Residential mortgages do not contain a clause requiring the full payment of the loans potential unpaid interest upon early prepayment.

If that were the case people would never move or Refi since the cost of satisfiying the mortgage would be immense.

The embedded call option in a mortgage gives the borrower the ability to end the loan (by repaying it) any time they want to. They will excercise the call option when it is favorable to do so (i.e when they can refi to a lower rate or they move to new house).

In exchange for this call option, the borrower pays a higher interest rate. Note how callable muni's tend to have higher rates than non-callable muni's.

Note that FNMA pass-throughs pay more than FNMA debentures. The difference is the value of that continious call option.

The longer the borrower does not excercise the option, the more time value you collect as excess interest. Hence slowing prepayments is a good thing.

[/quote]

I agree.  I like GNMA and other pass throughs for pension accounts for the steady income and eventual return of principle in case of an early repayment.  Individual investors who are relying on the income don't alway like that early return of principle.
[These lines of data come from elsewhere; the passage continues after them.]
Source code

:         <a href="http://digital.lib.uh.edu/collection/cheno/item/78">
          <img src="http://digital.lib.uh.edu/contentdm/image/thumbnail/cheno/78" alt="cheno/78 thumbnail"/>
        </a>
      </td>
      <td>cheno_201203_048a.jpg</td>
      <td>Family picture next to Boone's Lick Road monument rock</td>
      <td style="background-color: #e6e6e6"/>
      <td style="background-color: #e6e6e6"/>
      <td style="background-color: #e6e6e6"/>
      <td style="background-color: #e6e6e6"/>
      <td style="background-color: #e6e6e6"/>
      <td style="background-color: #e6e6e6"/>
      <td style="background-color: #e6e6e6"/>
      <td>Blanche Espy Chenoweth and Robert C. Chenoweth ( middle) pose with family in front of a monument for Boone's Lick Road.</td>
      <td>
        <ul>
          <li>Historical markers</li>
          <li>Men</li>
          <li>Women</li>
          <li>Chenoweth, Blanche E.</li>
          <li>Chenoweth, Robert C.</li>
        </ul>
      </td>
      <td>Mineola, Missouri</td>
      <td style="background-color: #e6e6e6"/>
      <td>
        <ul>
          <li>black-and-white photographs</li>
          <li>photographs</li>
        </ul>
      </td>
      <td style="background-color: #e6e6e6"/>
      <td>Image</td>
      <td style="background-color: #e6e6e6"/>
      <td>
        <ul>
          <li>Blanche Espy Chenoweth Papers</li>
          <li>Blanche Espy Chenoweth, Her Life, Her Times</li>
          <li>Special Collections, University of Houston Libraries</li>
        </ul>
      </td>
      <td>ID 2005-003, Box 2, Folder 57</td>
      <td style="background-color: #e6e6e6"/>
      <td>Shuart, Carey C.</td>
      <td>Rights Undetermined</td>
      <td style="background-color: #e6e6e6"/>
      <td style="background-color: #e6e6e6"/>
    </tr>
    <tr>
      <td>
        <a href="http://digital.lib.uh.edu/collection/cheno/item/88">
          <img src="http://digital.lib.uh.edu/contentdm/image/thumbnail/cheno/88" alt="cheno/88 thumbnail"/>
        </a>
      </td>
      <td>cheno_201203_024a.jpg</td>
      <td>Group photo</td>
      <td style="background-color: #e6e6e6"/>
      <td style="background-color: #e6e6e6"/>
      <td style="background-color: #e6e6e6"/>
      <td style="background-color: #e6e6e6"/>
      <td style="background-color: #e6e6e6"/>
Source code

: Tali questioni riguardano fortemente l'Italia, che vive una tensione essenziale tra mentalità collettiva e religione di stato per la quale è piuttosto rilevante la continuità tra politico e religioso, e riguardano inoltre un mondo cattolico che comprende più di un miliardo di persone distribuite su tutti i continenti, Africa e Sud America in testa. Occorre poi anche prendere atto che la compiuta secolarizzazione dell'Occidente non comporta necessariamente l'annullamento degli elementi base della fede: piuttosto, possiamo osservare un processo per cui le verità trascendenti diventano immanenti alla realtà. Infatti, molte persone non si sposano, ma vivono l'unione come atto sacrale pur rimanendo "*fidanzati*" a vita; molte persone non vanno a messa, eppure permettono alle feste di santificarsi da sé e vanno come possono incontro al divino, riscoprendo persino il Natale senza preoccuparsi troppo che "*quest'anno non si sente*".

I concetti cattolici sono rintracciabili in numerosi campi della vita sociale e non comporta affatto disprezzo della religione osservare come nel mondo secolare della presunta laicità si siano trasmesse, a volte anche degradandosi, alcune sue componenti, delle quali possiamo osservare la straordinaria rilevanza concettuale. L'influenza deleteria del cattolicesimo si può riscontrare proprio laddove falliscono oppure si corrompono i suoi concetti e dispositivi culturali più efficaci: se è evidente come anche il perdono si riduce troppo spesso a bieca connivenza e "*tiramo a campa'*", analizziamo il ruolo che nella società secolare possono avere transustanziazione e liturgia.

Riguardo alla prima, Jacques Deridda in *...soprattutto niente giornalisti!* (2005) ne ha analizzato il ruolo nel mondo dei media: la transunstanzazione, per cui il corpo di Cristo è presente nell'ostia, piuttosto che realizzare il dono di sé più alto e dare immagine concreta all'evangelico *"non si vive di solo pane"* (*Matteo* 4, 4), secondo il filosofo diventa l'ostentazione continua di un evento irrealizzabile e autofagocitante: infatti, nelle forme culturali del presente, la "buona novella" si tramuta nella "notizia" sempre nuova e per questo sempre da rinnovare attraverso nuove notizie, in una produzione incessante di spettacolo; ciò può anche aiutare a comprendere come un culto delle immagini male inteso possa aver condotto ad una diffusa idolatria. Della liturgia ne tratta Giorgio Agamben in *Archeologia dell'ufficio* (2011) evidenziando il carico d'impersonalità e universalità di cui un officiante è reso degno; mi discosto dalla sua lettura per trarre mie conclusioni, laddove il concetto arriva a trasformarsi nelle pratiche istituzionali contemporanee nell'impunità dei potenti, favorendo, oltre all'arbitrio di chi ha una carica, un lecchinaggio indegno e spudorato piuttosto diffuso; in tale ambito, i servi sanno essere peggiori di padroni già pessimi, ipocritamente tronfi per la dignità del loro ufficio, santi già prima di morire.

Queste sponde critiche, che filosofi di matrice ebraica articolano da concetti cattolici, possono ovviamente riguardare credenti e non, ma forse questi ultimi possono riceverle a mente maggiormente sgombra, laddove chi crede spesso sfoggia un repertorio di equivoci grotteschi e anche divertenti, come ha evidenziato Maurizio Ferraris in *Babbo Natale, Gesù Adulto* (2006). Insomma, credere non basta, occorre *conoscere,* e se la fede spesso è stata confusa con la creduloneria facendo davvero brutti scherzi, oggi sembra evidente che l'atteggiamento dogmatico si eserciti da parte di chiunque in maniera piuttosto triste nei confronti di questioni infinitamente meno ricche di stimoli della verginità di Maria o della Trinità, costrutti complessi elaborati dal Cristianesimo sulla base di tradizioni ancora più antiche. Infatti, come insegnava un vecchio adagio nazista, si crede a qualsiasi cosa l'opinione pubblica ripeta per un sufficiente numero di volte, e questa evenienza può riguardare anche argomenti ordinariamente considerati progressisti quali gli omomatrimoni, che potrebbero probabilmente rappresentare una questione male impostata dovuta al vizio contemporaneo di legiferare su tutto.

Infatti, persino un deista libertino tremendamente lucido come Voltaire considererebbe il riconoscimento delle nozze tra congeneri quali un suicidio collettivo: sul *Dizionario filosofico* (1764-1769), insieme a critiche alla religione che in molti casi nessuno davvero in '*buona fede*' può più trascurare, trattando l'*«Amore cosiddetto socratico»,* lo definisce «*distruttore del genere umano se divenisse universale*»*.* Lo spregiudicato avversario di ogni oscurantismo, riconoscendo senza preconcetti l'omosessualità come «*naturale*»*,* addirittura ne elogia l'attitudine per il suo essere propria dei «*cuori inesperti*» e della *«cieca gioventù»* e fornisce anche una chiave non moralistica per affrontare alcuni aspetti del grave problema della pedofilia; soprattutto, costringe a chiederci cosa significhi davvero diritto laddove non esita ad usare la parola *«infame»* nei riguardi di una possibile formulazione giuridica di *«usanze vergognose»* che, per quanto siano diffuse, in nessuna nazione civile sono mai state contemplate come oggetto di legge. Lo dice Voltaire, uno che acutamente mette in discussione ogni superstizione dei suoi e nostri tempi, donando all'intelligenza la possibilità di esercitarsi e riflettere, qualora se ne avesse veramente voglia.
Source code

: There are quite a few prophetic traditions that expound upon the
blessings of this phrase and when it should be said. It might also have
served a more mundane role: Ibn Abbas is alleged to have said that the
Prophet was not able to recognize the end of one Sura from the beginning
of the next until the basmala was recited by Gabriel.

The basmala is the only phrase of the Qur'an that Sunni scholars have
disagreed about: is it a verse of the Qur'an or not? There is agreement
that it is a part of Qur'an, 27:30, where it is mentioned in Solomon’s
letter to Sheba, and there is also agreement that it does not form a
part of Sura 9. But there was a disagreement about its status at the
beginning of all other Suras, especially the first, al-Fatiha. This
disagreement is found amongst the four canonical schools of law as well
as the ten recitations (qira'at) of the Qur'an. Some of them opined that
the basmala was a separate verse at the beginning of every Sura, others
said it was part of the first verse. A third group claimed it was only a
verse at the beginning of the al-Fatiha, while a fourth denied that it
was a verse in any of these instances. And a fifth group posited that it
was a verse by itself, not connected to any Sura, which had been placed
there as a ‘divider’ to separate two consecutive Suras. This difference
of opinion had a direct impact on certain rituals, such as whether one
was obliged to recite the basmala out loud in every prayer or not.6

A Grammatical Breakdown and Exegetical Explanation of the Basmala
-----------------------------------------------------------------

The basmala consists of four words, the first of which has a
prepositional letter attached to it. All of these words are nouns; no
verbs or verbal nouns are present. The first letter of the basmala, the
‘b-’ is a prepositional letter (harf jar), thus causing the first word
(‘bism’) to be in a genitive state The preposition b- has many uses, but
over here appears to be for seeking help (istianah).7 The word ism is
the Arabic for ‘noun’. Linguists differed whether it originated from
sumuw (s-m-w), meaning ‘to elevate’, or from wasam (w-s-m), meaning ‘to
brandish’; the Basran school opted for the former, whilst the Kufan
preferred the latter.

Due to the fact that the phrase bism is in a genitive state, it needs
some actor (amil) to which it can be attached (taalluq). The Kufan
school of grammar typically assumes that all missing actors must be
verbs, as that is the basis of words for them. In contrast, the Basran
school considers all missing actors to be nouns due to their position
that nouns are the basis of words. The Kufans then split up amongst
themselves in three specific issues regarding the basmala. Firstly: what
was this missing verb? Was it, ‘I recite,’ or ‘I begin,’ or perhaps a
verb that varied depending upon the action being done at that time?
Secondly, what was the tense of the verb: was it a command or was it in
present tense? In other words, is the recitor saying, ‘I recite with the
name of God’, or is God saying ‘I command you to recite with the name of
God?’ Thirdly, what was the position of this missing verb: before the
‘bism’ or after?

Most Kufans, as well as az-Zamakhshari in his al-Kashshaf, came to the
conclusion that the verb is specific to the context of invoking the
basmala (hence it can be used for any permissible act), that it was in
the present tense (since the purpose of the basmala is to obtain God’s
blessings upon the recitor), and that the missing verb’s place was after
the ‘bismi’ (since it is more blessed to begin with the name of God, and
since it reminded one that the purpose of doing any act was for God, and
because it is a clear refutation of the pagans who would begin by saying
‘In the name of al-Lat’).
It also depends on which tranch of the pass through you are looking at offering

Mar 28, 2007 6:24 pm

[quote=joedabrkr]

FWIW an extension of maturity is ALSO
advantageous if you purchase MBS that are trading at a premium. 
You receive the premium coupon rate for a longer time, and as well the
premium paid is amortized over a longer period.  Good for YTM.
[/quote]



That’s why depending on your expections for interest rates and prepayment speeds you can buy discount or premium MBS.



My theory is that with harder credit conditions/slower housing turnover
there will be less prepayments even if rates go down slightly. Hence
purchases of par or sightly premium MBS is a good idea.